Figure 11 depicts the execution cycles versus the number of storage nodes and data files in the network of the proposed strategy.

Fig. 11
figure 11

The number of execution cycles versus the number of nodes and data files in the network of the proposed strategy

As depicted in Fig. 11, when the number of the storage nodes is close to 500, the execution time is independent of parameter \(\theta \). However, by increasing the number of data files, the execution time of the proposed strategy increases linearly and are affected more by the parameter \(\theta \). This is because, a high portion of the time cost is related to the computation of structural scores.

5 Conclusions and Future Work

In this paper, we have proposed a novel dynamic data replication strategy to improve data availability and network performance. In our proposed strategy, data files with the most frequent access rates are selected for replication. These popular data are then placed on the storage nodes with higher structural and feature scores. The feature score considers the configuration specifications of storage nodes. The structural score uses the position of storage nodes in the network.

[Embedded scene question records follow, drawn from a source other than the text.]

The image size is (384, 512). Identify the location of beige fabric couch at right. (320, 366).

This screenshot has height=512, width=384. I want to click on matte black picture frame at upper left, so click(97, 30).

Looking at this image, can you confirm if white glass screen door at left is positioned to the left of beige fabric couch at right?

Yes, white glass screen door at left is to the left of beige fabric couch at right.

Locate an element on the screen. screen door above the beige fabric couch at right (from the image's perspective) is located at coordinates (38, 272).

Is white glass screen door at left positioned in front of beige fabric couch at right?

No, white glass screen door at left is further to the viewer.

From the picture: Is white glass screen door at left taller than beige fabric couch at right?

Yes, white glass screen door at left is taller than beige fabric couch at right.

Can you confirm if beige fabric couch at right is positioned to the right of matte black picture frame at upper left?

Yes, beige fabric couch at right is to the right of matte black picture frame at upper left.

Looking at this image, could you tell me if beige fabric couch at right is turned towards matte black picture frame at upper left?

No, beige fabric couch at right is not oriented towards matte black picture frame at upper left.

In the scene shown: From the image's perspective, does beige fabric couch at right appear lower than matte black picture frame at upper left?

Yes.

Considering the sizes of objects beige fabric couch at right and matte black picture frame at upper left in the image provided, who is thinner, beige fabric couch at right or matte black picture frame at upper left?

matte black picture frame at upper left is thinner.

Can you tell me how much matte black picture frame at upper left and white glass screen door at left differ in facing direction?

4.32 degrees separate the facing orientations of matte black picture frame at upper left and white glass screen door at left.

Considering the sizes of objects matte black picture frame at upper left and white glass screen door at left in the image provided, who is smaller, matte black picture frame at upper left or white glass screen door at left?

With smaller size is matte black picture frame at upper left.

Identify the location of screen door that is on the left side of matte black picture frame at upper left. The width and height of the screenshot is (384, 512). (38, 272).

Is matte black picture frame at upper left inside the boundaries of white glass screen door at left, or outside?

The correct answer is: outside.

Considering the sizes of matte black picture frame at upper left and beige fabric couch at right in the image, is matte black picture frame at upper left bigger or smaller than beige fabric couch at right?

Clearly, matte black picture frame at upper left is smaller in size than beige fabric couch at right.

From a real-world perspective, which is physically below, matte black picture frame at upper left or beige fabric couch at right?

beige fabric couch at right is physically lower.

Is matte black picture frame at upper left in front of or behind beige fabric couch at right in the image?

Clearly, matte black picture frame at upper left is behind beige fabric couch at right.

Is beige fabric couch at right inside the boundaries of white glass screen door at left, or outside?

Our simulation results shows that the introduced scores have significant impacts on the network performance. This is due to the fact that when we consider both the feature and structural characteristics of storage node, the data access rate distributes more uniformly in the network. As a result, more balanced workload in the storage nodes and lower response time are achieved. Moreover, the proposed strategy has the flexibility to adjust the impact of feature and structure scores according to the network conditions.

As part of a future work, one can consider the nodes proximity to determine the proper nodes for storing the most popular data. This can provide the ability to capture the structural status of nodes more precisely. Additional improvement to the proposed strategy would be also to balance between the communication and computation overhead in the storage nodes.